Pros
If you don't like who you work with, they probably won't be around long anyway. You get chocolate candy in a tacky mug as a holiday bonus instead of money to live on. If you are attractive, it takes you less time to climb the ladder. If you are stupid and toxic, you climb even faster. Upper leadership makes money and raises, even when there is "no money" for direct care staff to get raises. The CEO will most likely drive the company into the dirt sooner than later, so you won't have to put up with things long. The CEO plays a really good part, pretending to care about staff. If you work under crisis department, you will be golden. You get your own office, have 5 clients, and don't really do much of anything all day and get paid more than most other programs. If you become friends with upper leadership, you get to enjoy the benefits of nepotism.
Cons
You will make much less than what you are worth, especially for direct care staff. While you enjoy minimum wage, food stamps, and Medicaid, your CEO makes $500k a year. Leadership will be threatened and terminated when numbers are low, but given absolutely no ability to make decisions to improve programs, nor the systemic changes to implement.
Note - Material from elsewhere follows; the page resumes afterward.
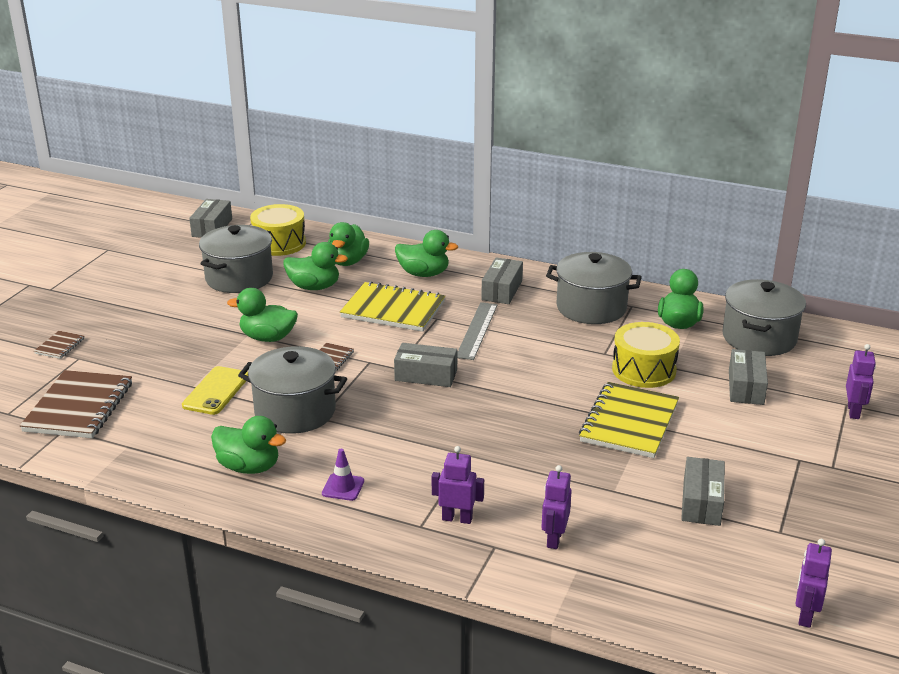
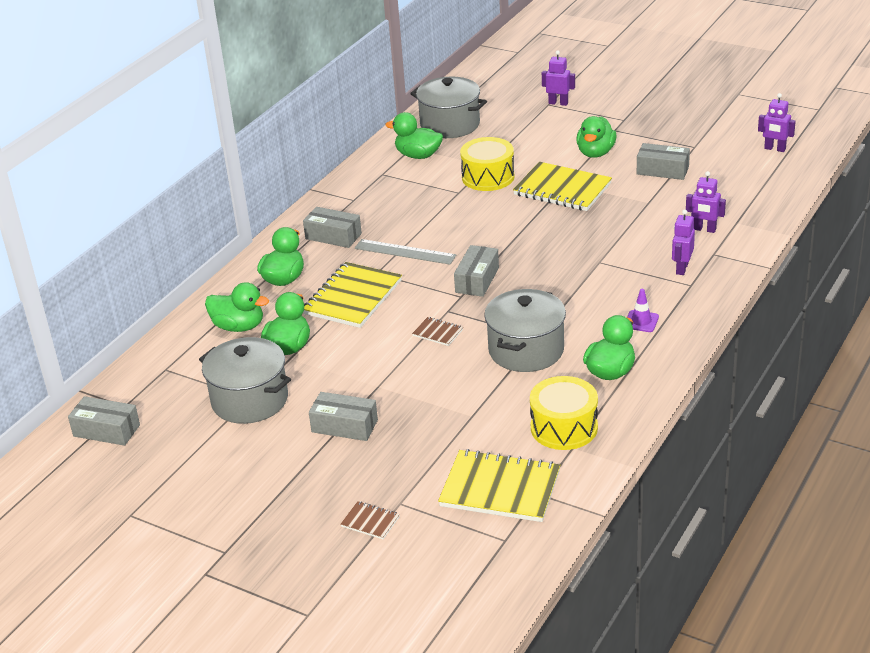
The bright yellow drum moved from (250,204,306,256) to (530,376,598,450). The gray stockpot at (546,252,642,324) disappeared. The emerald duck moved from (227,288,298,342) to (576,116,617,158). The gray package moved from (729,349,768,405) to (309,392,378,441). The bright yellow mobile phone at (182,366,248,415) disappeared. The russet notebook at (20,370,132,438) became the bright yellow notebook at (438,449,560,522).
If you are an adult or child case manager, you WILL have between 250-600 people on your caseload, be expected to manage ALL of them, and get paid much less than your crisis counterparts who do much less day to day. You will be overworked, underpaid, and undervalued. You will have leadership curse at you and call you names. You will be talked about behind your back by leadership, in an open forum, in front of others who do not need to know. Nothing you ever do will be enough; not good enough, not fast enough, and not cheap enough. You will come in wanting to save the world and leave defeated, not because it isn't possible, but because your leadership expects amazing outcomes with no investment into staff and programs. Clients are challenging, demanding, and violent, and it is hard when you don't have resources to help their situation. The Board is made up of lifers who bring nothing to the table, the cause, clients or staff. They are made up of people who believe the CEO is their boss, and not the other way around. They are all friends and social acquaintances. And the Commissioners Court continues to look the other way despite multiple complaints. You should Google the Denton Record Chronicle and this Center. Good luck getting anyone to fight for the staff, the Chief of HR, Board, and Commissioners Court are all very cozy in the CEOs back pocket.